In the past session, he also supported health-care legislation that would gain a number of good things - tort reform, guarantees for people with pre-existing conditions, administrative reform - if not everything the Clinton administration wanted. There are problems with the plan Goodlatte supports, but as a thoughtful and principled conservative, he has been consistent in preferring government-refereed over government-managed strategies.
Meantime, Goodlatte has been no slouch in looking after 6th District interests, especially economic development.
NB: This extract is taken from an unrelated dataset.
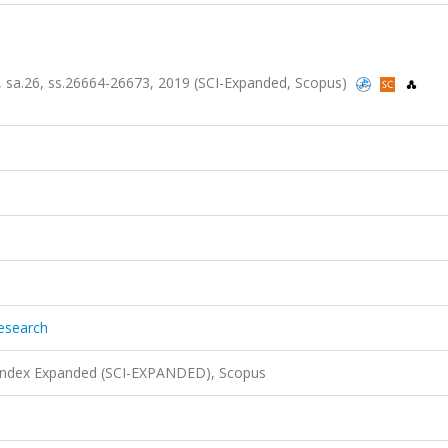
6, sa.26, ss.26664-26673, 2019 (SCI-Expanded, Scopus)
Research
 Index Expanded (SCI-EXPANDED), Scopus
He's been most notably active on transportation improvements, including a proposed interstate connector between Roanoke and North Carolina and a beneficial routing for I-73. He sponsored a measure affording environmental and scenic protection to an area of national forest in Amherst County. He also helped court Hanover Direct Inc. to bring jobs to the Roanoke region.
Goodlatte, it should be noted, complains more about the plight of businesses than of poor people in his district. He says he sees no necessary conflict between fiscal and social conservatives in his party. He says Pat Robertson has played a positive role in the GOP.
But he is quite obviously representing his district well. The failure of Democrats to find a willing opponent is telling in itself, and isn't the only reason Goodlatte commands a lonely position on Tuesday's ballot.